Combine enables you to chain operations, handle errors, and manage the lifecycle of your asynchronous tasks more efficiently.


Use this DataTaskPublisher in your code by creating a fetcher class:

import Foundation 
import Combine 

class PetitionsFetcher { 
   private let baseURLString ="https://api.example.com/data"
   private var cancellables: Set<AnyCancellable> = []
   
   func fetchPetitions() -> AnyPublisher<Petitions, Error> { 
      guard let url = URL(string: baseURLString) else { 
         return Fail(error: URLError(.badURL)).eraseToAnyPublisher() 
      }
      
      return URLSession.shared.dataTaskPublisher(for: url) 
         .map(\.data) 
         .decode(type: Petitions.self, decoder: JSONDecoder()) 
         .eraseToAnyPublisher() 
   } 
}

Then call the fetcher in your code, perhaps in a view model:

let petitionsFetcher = PetitionsFetcher()

petitionsFetcher.fetchPetitions() 
   .sink(receiveCompletion: { completion in 
      switch completion { 
      case .finished: 
         break 
      case.failure(let error): 
         // Handle error 
         print("Error: \(error.localizedDescription)") 
      } 
   }, receiveValue: { petitions in 
      // Handle the fetched data 
      print("Fetched Petitions: \(petitions.results)") 
   }) .store(in: &petitionsFetcher.cancellables)

In this example:

  • The PetitionsFetcher class now uses Combine to handle asynchronous operations.

  • The fetchPetitions function returns an AnyPublisher that emits Petitions or an error.

  • The sink operator is used to receive and handle the publisher's output and completion.


Practice

Here is some json practice data: https://www.hackingwithswift.com/samples/petitions-1.json along with a wonderful additional tutorial video: https://www.youtube.com/watch?v=9FriGMWIbdc


Choosing between URLSession and Combine for data fetching in Swift depends on your project requirements and familiarity with the frameworks.
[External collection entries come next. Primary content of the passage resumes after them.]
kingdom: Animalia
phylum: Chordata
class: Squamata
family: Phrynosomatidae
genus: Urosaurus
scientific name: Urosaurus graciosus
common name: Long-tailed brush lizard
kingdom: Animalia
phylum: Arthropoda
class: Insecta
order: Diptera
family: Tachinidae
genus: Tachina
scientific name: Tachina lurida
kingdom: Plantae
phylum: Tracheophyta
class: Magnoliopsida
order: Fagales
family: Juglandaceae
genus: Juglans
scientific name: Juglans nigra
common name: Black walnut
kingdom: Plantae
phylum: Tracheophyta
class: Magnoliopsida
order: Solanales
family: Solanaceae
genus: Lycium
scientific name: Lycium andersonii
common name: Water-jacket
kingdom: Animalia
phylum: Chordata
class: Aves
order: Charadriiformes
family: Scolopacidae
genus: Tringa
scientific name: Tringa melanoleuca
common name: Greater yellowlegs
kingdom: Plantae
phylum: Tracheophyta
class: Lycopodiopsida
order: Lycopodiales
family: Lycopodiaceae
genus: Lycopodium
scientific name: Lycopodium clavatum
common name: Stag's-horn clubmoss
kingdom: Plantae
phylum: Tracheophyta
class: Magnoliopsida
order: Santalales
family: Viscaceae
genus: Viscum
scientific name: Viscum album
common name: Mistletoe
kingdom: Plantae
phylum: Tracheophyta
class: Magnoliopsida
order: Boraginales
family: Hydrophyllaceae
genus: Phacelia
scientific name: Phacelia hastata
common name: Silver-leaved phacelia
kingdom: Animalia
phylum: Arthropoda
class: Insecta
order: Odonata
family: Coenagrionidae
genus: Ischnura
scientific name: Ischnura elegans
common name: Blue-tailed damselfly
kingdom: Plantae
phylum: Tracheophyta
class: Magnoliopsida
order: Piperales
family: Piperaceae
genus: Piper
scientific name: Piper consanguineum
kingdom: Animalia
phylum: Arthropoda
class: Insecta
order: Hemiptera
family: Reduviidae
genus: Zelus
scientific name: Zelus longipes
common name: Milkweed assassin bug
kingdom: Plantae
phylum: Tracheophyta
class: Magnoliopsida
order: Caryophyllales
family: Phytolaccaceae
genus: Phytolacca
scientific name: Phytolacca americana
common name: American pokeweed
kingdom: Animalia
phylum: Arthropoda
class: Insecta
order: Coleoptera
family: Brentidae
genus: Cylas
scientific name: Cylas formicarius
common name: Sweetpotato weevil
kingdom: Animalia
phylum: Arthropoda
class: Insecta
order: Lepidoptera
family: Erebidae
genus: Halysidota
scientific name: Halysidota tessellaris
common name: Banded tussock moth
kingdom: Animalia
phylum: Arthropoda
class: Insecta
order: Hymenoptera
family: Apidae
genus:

URLSession offers a traditional, imperative approach, while Combine provides a more declarative, reactive style. Consider your app's architecture, complexity, and your team's expertise to determine the best fit for your data fetching needs. Both approaches are powerful and can be tailored to suit various scenarios, so experiment with both and find the one that aligns best with your development style.